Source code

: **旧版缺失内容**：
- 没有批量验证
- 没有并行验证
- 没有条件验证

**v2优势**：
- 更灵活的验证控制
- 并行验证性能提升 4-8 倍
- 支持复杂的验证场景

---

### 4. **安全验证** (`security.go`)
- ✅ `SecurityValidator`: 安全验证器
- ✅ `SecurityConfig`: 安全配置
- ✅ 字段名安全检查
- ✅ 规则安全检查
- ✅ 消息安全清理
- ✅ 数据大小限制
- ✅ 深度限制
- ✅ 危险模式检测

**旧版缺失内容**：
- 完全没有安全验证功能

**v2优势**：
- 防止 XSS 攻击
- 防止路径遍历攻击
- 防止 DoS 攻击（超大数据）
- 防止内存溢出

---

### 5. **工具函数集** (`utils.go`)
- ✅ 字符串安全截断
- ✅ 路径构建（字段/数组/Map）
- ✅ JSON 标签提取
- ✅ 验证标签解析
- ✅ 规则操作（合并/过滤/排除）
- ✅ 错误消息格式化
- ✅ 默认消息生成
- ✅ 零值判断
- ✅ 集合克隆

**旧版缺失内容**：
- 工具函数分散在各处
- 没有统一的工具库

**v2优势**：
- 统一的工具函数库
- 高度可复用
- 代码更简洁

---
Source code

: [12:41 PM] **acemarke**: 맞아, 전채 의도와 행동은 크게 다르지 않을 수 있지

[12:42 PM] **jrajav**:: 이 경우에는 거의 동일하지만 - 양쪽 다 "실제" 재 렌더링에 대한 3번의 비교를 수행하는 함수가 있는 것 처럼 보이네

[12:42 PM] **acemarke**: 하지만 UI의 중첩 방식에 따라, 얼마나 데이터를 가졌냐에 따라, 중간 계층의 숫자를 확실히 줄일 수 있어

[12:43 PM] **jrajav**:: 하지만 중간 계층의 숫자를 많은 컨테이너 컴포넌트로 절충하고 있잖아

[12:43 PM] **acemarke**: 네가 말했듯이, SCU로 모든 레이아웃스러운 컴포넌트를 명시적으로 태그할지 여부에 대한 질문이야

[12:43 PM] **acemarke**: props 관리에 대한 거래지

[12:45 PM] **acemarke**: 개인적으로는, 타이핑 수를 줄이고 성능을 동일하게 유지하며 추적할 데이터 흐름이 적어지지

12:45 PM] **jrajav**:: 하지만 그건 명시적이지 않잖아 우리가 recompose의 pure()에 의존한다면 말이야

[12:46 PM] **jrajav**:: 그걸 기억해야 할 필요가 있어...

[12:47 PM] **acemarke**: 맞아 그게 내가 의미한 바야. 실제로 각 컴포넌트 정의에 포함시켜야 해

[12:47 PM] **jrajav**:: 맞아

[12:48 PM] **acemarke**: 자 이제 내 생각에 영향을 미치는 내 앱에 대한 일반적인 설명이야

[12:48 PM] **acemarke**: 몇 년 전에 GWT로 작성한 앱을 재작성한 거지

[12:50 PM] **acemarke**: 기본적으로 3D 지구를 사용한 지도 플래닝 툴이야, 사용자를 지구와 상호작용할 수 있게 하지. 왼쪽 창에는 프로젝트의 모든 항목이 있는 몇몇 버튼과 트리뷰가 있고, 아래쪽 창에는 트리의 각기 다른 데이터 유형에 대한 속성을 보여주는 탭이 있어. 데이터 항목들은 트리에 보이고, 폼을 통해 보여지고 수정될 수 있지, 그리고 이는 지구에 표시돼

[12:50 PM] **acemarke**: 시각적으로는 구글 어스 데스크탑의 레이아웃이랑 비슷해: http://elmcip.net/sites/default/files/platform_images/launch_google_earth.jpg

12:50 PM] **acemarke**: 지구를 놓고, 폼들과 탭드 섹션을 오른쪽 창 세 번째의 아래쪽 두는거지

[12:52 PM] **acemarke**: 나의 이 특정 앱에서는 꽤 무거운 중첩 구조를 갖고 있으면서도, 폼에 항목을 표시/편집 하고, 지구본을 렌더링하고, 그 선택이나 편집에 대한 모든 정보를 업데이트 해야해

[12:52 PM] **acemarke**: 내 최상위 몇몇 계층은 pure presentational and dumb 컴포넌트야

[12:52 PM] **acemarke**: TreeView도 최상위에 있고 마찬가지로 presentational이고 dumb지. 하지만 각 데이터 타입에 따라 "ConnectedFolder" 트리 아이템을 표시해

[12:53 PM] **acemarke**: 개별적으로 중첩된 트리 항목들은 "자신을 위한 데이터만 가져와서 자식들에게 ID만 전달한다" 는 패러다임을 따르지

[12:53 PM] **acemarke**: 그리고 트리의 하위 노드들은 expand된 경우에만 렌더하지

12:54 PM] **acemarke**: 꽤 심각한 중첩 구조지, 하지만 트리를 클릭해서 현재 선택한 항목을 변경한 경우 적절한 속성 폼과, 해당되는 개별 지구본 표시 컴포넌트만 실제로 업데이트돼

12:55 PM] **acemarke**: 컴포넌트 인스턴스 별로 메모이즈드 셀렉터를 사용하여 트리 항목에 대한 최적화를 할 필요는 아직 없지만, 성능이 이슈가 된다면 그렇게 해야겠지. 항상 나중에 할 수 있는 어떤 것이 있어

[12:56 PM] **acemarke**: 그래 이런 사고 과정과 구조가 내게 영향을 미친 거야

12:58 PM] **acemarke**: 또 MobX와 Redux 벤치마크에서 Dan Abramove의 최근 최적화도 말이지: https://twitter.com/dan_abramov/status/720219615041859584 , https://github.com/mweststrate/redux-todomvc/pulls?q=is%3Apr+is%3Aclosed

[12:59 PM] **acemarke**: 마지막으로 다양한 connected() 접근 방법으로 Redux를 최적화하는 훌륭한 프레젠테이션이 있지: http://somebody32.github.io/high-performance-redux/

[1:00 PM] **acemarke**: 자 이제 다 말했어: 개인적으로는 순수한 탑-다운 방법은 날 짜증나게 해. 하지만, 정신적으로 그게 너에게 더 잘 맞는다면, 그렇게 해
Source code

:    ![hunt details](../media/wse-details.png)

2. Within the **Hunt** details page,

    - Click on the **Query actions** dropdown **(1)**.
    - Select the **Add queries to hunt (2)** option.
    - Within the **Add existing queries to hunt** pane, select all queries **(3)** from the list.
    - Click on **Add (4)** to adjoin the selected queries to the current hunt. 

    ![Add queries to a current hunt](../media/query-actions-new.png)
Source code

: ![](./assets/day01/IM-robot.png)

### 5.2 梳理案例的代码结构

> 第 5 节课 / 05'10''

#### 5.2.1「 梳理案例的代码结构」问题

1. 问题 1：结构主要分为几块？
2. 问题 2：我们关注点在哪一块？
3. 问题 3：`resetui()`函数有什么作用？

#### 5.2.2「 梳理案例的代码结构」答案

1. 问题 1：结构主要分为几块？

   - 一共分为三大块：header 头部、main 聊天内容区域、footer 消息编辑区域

### Exercise aim
Put each non-blank line of the listing above into a Markdown table with two columns: Row, which numbers the lines in order, and Line, which holds the line itself.

### Written solution
| Row | Line |
|---|---|
| 1 | Source code |
| 2 | : **旧版缺失内容**： |
| 3 | - 没有批量验证 |
| 4 | - 没有并行验证 |
| 5 | - 没有条件验证 |
| 6 | **v2优势**： |
| 7 | - 更灵活的验证控制 |
| 8 | - 并行验证性能提升 4-8 倍 |
| 9 | - 支持复杂的验证场景 |
| 10 | --- |
| 11 | ### 4. **安全验证** (`security.go`) |
| 12 | - ✅ `SecurityValidator`: 安全验证器 |
| 13 | - ✅ `SecurityConfig`: 安全配置 |
| 14 | - ✅ 字段名安全检查 |
| 15 | - ✅ 规则安全检查 |
| 16 | - ✅ 消息安全清理 |
| 17 | - ✅ 数据大小限制 |
| 18 | - ✅ 深度限制 |
| 19 | - ✅ 危险模式检测 |
| 20 | **旧版缺失内容**： |
| 21 | - 完全没有安全验证功能 |
| 22 | **v2优势**： |
| 23 | - 防止 XSS 攻击 |
| 24 | - 防止路径遍历攻击 |
| 25 | - 防止 DoS 攻击（超大数据） |
| 26 | - 防止内存溢出 |
| 27 | --- |
| 28 | ### 5. **工具函数集** (`utils.go`) |
| 29 | - ✅ 字符串安全截断 |
| 30 | - ✅ 路径构建（字段/数组/Map） |
| 31 | - ✅ JSON 标签提取 |
| 32 | - ✅ 验证标签解析 |
| 33 | - ✅ 规则操作（合并/过滤/排除） |
| 34 | - ✅ 错误消息格式化 |
| 35 | - ✅ 默认消息生成 |
| 36 | - ✅ 零值判断 |
| 37 | - ✅ 集合克隆 |
| 38 | **旧版缺失内容**： |
| 39 | - 工具函数分散在各处 |
| 40 | - 没有统一的工具库 |
| 41 | **v2优势**： |
| 42 | - 统一的工具函数库 |
| 43 | - 高度可复用 |
| 44 | - 代码更简洁 |
| 45 | --- |
| 46 | Source code |
| 47 | : [12:41 PM] **acemarke**: 맞아, 전채 의도와 행동은 크게 다르지 않을 수 있지 |
| 48 | [12:42 PM] **jrajav**:: 이 경우에는 거의 동일하지만 - 양쪽 다 "실제" 재 렌더링에 대한 3번의 비교를 수행하는 함수가 있는 것 처럼 보이네 |
| 49 | [12:42 PM] **acemarke**: 하지만 UI의 중첩 방식에 따라, 얼마나 데이터를 가졌냐에 따라, 중간 계층의 숫자를 확실히 줄일 수 있어 |
| 50 | [12:43 PM] **jrajav**:: 하지만 중간 계층의 숫자를 많은 컨테이너 컴포넌트로 절충하고 있잖아 |
| 51 | [12:43 PM] **acemarke**: 네가 말했듯이, SCU로 모든 레이아웃스러운 컴포넌트를 명시적으로 태그할지 여부에 대한 질문이야 |
| 52 | [12:43 PM] **acemarke**: props 관리에 대한 거래지 |
| 53 | [12:45 PM] **acemarke**: 개인적으로는, 타이핑 수를 줄이고 성능을 동일하게 유지하며 추적할 데이터 흐름이 적어지지 |
| 54 | 12:45 PM] **jrajav**:: 하지만 그건 명시적이지 않잖아 우리가 recompose의 pure()에 의존한다면 말이야 |
| 55 | [12:46 PM] **jrajav**:: 그걸 기억해야 할 필요가 있어... |
| 56 | [12:47 PM] **acemarke**: 맞아 그게 내가 의미한 바야. 실제로 각 컴포넌트 정의에 포함시켜야 해 |
| 57 | [12:47 PM] **jrajav**:: 맞아 |
| 58 | [12:48 PM] **acemarke**: 자 이제 내 생각에 영향을 미치는 내 앱에 대한 일반적인 설명이야 |
| 59 | [12:48 PM] **acemarke**: 몇 년 전에 GWT로 작성한 앱을 재작성한 거지 |
| 60 | [12:50 PM] **acemarke**: 기본적으로 3D 지구를 사용한 지도 플래닝 툴이야, 사용자를 지구와 상호작용할 수 있게 하지. 왼쪽 창에는 프로젝트의 모든 항목이 있는 몇몇 버튼과 트리뷰가 있고, 아래쪽 창에는 트리의 각기 다른 데이터 유형에 대한 속성을 보여주는 탭이 있어. 데이터 항목들은 트리에 보이고, 폼을 통해 보여지고 수정될 수 있지, 그리고 이는 지구에 표시돼 |
| 61 | [12:50 PM] **acemarke**: 시각적으로는 구글 어스 데스크탑의 레이아웃이랑 비슷해: http://elmcip.net/sites/default/files/platform_images/launch_google_earth.jpg |
| 62 | 12:50 PM] **acemarke**: 지구를 놓고, 폼들과 탭드 섹션을 오른쪽 창 세 번째의 아래쪽 두는거지 |
| 63 | [12:52 PM] **acemarke**: 나의 이 특정 앱에서는 꽤 무거운 중첩 구조를 갖고 있으면서도, 폼에 항목을 표시/편집 하고, 지구본을 렌더링하고, 그 선택이나 편집에 대한 모든 정보를 업데이트 해야해 |
| 64 | [12:52 PM] **acemarke**: 내 최상위 몇몇 계층은 pure presentational and dumb 컴포넌트야 |
| 65 | [12:52 PM] **acemarke**: TreeView도 최상위에 있고 마찬가지로 presentational이고 dumb지. 하지만 각 데이터 타입에 따라 "ConnectedFolder" 트리 아이템을 표시해 |
| 66 | [12:53 PM] **acemarke**: 개별적으로 중첩된 트리 항목들은 "자신을 위한 데이터만 가져와서 자식들에게 ID만 전달한다" 는 패러다임을 따르지 |
| 67 | [12:53 PM] **acemarke**: 그리고 트리의 하위 노드들은 expand된 경우에만 렌더하지 |
| 68 | 12:54 PM] **acemarke**: 꽤 심각한 중첩 구조지, 하지만 트리를 클릭해서 현재 선택한 항목을 변경한 경우 적절한 속성 폼과, 해당되는 개별 지구본 표시 컴포넌트만 실제로 업데이트돼 |
| 69 | 12:55 PM] **acemarke**: 컴포넌트 인스턴스 별로 메모이즈드 셀렉터를 사용하여 트리 항목에 대한 최적화를 할 필요는 아직 없지만, 성능이 이슈가 된다면 그렇게 해야겠지. 항상 나중에 할 수 있는 어떤 것이 있어 |
| 70 | [12:56 PM] **acemarke**: 그래 이런 사고 과정과 구조가 내게 영향을 미친 거야 |
| 71 | 12:58 PM] **acemarke**: 또 MobX와 Redux 벤치마크에서 Dan Abramove의 최근 최적화도 말이지: https://twitter.com/dan_abramov/status/720219615041859584 , https://github.com/mweststrate/redux-todomvc/pulls?q=is%3Apr+is%3Aclosed |
| 72 | [12:59 PM] **acemarke**: 마지막으로 다양한 connected() 접근 방법으로 Redux를 최적화하는 훌륭한 프레젠테이션이 있지: http://somebody32.github.io/high-performance-redux/ |
| 73 | [1:00 PM] **acemarke**: 자 이제 다 말했어: 개인적으로는 순수한 탑-다운 방법은 날 짜증나게 해. 하지만, 정신적으로 그게 너에게 더 잘 맞는다면, 그렇게 해 |
| 74 | Source code |
| 75 | :    ![hunt details](../media/wse-details.png) |
| 76 | 2. Within the **Hunt** details page, |
| 77 |     - Click on the **Query actions** dropdown **(1)**. |
| 78 |     - Select the **Add queries to hunt (2)** option. |
| 79 |     - Within the **Add existing queries to hunt** pane, select all queries **(3)** from the list. |
| 80 |     - Click on **Add (4)** to adjoin the selected queries to the current hunt.  |
| 81 |     ![Add queries to a current hunt](../media/query-actions-new.png) |
| 82 | Source code |
| 83 | : ![](./assets/day01/IM-robot.png) |
| 84 | ### 5.2 梳理案例的代码结构 |
| 85 | > 第 5 节课 / 05'10'' |
| 86 | #### 5.2.1「 梳理案例的代码结构」问题 |
| 87 | 1. 问题 1：结构主要分为几块？ |
| 88 | 2. 问题 2：我们关注点在哪一块？ |
| 89 | 3. 问题 3：`resetui()`函数有什么作用？ |
| 90 | #### 5.2.2「 梳理案例的代码结构」答案 |
| 91 | 1. 问题 1：结构主要分为几块？ |
| 92 |    - 一共分为三大块：header 头部、main 聊天内容区域、footer 消息编辑区域 |